Reproduce each line of the listing exactly.
(SOURCE DATA)
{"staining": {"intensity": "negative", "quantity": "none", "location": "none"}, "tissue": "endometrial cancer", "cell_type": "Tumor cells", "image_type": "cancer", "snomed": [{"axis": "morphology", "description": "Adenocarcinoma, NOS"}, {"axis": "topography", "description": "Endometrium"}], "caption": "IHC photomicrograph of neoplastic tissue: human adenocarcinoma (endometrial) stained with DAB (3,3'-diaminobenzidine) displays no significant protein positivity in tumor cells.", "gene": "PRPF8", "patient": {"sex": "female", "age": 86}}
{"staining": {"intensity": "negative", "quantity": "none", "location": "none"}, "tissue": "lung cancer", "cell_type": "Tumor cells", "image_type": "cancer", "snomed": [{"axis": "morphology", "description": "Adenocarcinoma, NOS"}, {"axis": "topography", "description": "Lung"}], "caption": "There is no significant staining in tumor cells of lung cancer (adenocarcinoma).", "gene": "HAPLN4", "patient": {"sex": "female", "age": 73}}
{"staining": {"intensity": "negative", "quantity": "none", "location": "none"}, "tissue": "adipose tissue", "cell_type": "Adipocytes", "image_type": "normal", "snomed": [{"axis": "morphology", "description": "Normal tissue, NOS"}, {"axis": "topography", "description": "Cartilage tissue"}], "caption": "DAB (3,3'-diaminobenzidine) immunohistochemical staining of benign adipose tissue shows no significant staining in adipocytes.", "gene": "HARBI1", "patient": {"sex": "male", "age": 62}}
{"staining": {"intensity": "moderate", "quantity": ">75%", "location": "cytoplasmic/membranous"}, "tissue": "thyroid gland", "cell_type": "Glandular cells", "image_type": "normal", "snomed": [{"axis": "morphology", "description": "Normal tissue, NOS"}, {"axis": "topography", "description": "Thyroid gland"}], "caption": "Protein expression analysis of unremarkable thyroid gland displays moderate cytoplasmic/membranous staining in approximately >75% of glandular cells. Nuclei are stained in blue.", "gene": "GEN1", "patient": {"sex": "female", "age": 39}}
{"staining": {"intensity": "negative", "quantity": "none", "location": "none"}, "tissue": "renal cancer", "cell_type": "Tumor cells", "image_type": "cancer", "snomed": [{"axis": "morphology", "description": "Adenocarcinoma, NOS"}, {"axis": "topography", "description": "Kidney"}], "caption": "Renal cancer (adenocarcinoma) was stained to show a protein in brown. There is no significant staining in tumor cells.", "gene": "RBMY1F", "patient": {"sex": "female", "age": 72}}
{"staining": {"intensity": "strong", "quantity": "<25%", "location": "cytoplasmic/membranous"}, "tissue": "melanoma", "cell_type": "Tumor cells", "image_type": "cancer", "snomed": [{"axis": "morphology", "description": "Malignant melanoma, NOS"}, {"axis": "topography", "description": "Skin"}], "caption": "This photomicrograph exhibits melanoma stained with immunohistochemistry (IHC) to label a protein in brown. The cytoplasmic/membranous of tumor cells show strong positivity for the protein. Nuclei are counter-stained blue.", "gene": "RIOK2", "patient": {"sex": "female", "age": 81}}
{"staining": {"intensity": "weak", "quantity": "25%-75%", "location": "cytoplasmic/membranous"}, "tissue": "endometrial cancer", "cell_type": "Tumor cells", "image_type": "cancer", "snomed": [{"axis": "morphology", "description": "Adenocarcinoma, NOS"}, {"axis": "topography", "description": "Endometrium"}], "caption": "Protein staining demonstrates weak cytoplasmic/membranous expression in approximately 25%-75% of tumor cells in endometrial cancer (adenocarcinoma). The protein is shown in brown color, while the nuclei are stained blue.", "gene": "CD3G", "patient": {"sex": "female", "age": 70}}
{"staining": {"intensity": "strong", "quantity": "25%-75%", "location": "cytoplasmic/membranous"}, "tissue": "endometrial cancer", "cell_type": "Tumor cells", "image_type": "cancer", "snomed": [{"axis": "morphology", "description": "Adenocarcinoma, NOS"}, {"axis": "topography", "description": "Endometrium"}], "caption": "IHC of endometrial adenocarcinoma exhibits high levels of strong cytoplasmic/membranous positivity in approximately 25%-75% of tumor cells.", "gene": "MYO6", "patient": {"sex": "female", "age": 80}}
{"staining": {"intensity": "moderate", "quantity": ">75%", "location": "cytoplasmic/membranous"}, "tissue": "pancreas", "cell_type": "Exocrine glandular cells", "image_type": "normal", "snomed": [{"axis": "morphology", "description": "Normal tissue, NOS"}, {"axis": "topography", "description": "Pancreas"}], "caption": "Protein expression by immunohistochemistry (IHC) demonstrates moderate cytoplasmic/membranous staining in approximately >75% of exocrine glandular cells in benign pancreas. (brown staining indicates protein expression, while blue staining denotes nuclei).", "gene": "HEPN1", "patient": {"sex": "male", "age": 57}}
(End SOURCE DATA)
RESPONSE AREA:
{"staining": {"intensity": "negative", "quantity": "none", "location": "none"}, "tissue": "endometrial cancer", "cell_type": "Tumor cells", "image_type": "cancer", "snomed": [{"axis": "morphology", "description": "Adenocarcinoma, NOS"}, {"axis": "topography", "description": "Endometrium"}], "caption": "IHC photomicrograph of neoplastic tissue: human adenocarcinoma (endometrial) stained with DAB (3,3'-diaminobenzidine) displays no significant protein positivity in tumor cells.", "gene": "PRPF8", "patient": {"sex": "female", "age": 86}}
{"staining": {"intensity": "negative", "quantity": "none", "location": "none"}, "tissue": "lung cancer", "cell_type": "Tumor cells", "image_type": "cancer", "snomed": [{"axis": "morphology", "description": "Adenocarcinoma, NOS"}, {"axis": "topography", "description": "Lung"}], "caption": "There is no significant staining in tumor cells of lung cancer (adenocarcinoma).", "gene": "HAPLN4", "patient": {"sex": "female", "age": 73}}
{"staining": {"intensity": "negative", "quantity": "none", "location": "none"}, "tissue": "adipose tissue", "cell_type": "Adipocytes", "image_type": "normal", "snomed": [{"axis": "morphology", "description": "Normal tissue, NOS"}, {"axis": "topography", "description": "Cartilage tissue"}], "caption": "DAB (3,3'-diaminobenzidine) immunohistochemical staining of benign adipose tissue shows no significant staining in adipocytes.", "gene": "HARBI1", "patient": {"sex": "male", "age": 62}}
{"staining": {"intensity": "moderate", "quantity": ">75%", "location": "cytoplasmic/membranous"}, "tissue": "thyroid gland", "cell_type": "Glandular cells", "image_type": "normal", "snomed": [{"axis": "morphology", "description": "Normal tissue, NOS"}, {"axis": "topography", "description": "Thyroid gland"}], "caption": "Protein expression analysis of unremarkable thyroid gland displays moderate cytoplasmic/membranous staining in approximately >75% of glandular cells. Nuclei are stained in blue.", "gene": "GEN1", "patient": {"sex": "female", "age": 39}}
{"staining": {"intensity": "negative", "quantity": "none", "location": "none"}, "tissue": "renal cancer", "cell_type": "Tumor cells", "image_type": "cancer", "snomed": [{"axis": "morphology", "description": "Adenocarcinoma, NOS"}, {"axis": "topography", "description": "Kidney"}], "caption": "Renal cancer (adenocarcinoma) was stained to show a protein in brown. There is no significant staining in tumor cells.", "gene": "RBMY1F", "patient": {"sex": "female", "age": 72}}
{"staining": {"intensity": "strong", "quantity": "<25%", "location": "cytoplasmic/membranous"}, "tissue": "melanoma", "cell_type": "Tumor cells", "image_type": "cancer", "snomed": [{"axis": "morphology", "description": "Malignant melanoma, NOS"}, {"axis": "topography", "description": "Skin"}], "caption": "This photomicrograph exhibits melanoma stained with immunohistochemistry (IHC) to label a protein in brown. The cytoplasmic/membranous of tumor cells show strong positivity for the protein. Nuclei are counter-stained blue.", "gene": "RIOK2", "patient": {"sex": "female", "age": 81}}
{"staining": {"intensity": "weak", "quantity": "25%-75%", "location": "cytoplasmic/membranous"}, "tissue": "endometrial cancer", "cell_type": "Tumor cells", "image_type": "cancer", "snomed": [{"axis": "morphology", "description": "Adenocarcinoma, NOS"}, {"axis": "topography", "description": "Endometrium"}], "caption": "Protein staining demonstrates weak cytoplasmic/membranous expression in approximately 25%-75% of tumor cells in endometrial cancer (adenocarcinoma). The protein is shown in brown color, while the nuclei are stained blue.", "gene": "CD3G", "patient": {"sex": "female", "age": 70}}
{"staining": {"intensity": "strong", "quantity": "25%-75%", "location": "cytoplasmic/membranous"}, "tissue": "endometrial cancer", "cell_type": "Tumor cells", "image_type": "cancer", "snomed": [{"axis": "morphology", "description": "Adenocarcinoma, NOS"}, {"axis": "topography", "description": "Endometrium"}], "caption": "IHC of endometrial adenocarcinoma exhibits high levels of strong cytoplasmic/membranous positivity in approximately 25%-75% of tumor cells.", "gene": "MYO6", "patient": {"sex": "female", "age": 80}}
{"staining": {"intensity": "moderate", "quantity": ">75%", "location": "cytoplasmic/membranous"}, "tissue": "pancreas", "cell_type": "Exocrine glandular cells", "image_type": "normal", "snomed": [{"axis": "morphology", "description": "Normal tissue, NOS"}, {"axis": "topography", "description": "Pancreas"}], "caption": "Protein expression by immunohistochemistry (IHC) demonstrates moderate cytoplasmic/membranous staining in approximately >75% of exocrine glandular cells in benign pancreas. (brown staining indicates protein expression, while blue staining denotes nuclei).", "gene": "HEPN1", "patient": {"sex": "male", "age": 57}}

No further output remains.